» WHAT YOU WILL DO: Sort through the entries below and pull out lines containing the word "reason".

» PROVIDED RECORDS:
[Start of Attachment]
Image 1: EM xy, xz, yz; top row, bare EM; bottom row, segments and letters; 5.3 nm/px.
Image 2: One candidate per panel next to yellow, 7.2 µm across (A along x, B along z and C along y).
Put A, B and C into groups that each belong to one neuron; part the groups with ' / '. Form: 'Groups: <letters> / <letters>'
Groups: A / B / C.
[End of Attachment]
[Start of Attachment]
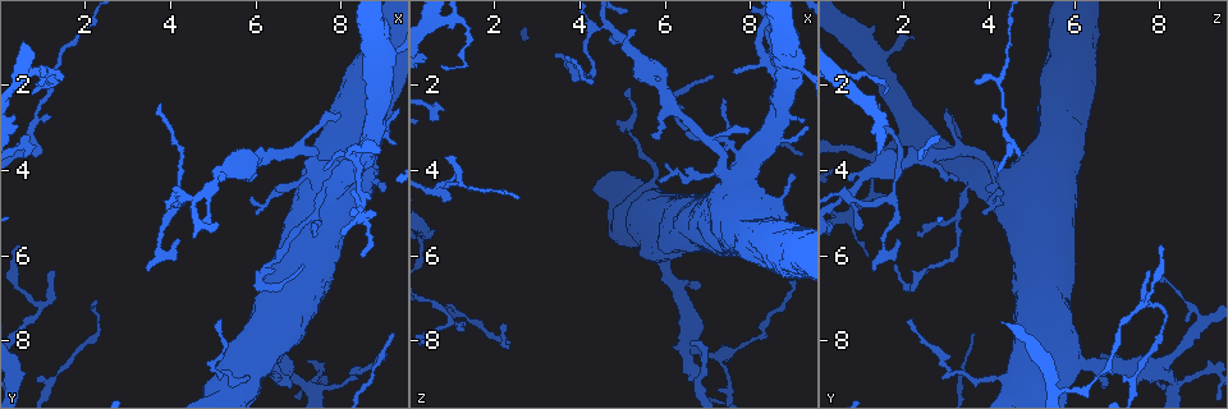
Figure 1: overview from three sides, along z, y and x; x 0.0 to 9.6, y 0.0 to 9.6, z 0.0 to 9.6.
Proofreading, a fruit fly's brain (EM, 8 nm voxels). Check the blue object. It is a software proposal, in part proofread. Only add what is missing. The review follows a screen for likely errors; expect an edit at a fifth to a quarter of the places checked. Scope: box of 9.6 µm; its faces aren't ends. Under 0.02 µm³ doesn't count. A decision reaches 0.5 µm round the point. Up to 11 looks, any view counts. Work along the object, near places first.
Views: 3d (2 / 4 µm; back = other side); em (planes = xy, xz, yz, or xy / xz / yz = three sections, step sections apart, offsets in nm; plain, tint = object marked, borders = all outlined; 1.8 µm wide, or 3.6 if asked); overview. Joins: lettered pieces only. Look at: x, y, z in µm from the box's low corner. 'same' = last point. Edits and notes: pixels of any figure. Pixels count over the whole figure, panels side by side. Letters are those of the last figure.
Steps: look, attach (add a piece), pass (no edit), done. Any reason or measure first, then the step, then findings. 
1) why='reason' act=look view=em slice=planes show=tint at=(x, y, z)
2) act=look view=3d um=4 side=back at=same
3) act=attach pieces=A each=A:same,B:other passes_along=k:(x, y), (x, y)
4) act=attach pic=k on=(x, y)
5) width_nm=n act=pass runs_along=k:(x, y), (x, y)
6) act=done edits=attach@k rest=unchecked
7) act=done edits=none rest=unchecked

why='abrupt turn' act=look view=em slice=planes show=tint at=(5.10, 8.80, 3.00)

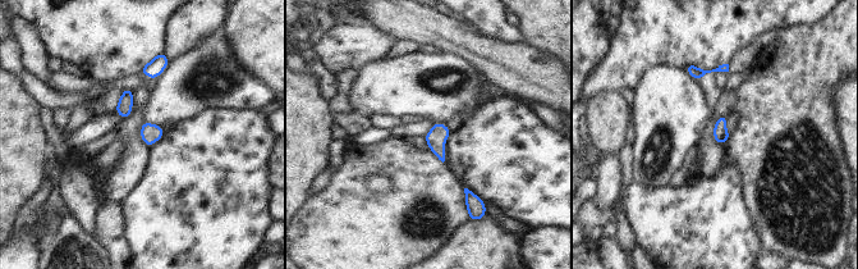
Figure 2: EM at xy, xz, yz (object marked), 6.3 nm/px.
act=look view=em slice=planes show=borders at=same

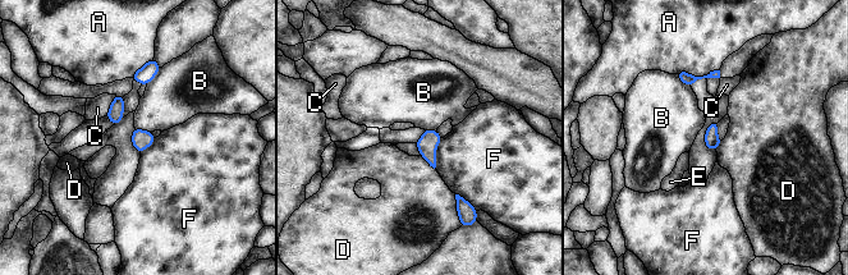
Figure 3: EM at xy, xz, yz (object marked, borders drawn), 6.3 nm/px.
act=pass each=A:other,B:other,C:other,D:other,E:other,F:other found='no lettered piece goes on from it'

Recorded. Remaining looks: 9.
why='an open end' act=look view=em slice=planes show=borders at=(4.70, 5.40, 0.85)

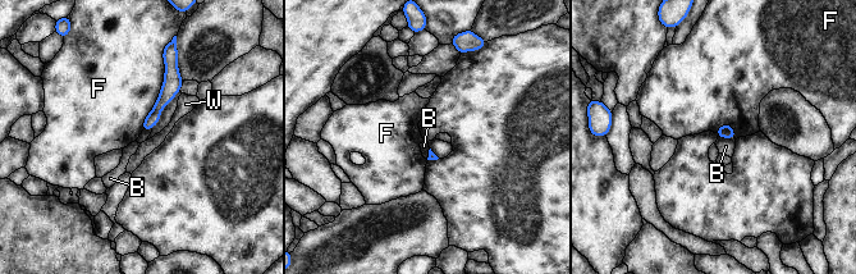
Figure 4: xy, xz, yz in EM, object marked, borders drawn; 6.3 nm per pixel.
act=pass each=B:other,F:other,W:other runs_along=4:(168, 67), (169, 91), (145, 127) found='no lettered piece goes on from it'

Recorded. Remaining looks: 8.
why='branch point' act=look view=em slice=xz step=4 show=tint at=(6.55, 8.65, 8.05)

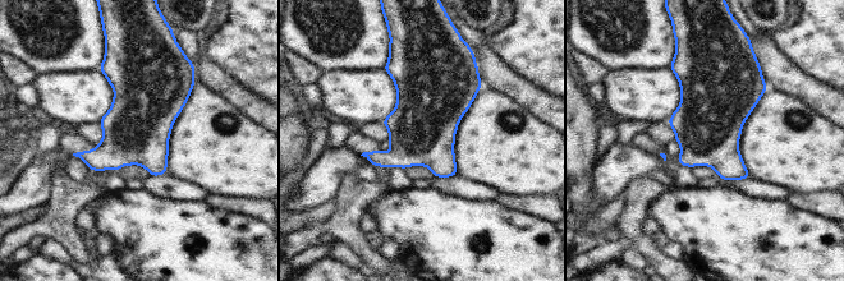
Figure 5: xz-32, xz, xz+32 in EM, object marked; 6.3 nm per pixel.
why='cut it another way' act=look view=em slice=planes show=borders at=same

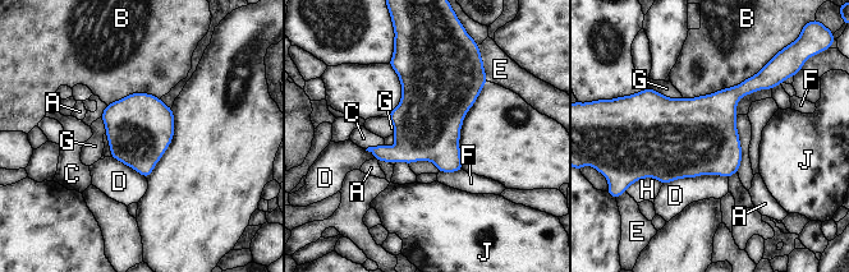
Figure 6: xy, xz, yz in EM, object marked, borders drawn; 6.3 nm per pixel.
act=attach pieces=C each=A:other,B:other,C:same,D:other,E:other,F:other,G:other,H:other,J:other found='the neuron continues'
[End of Attachment]
» REPLY TO THE EXERCISE:
Steps: look, attach (add a piece), pass (no edit), done. Any reason or measure first, then the step, then findings. 
1) why='reason' act=look view=em slice=planes show=tint at=(x, y, z)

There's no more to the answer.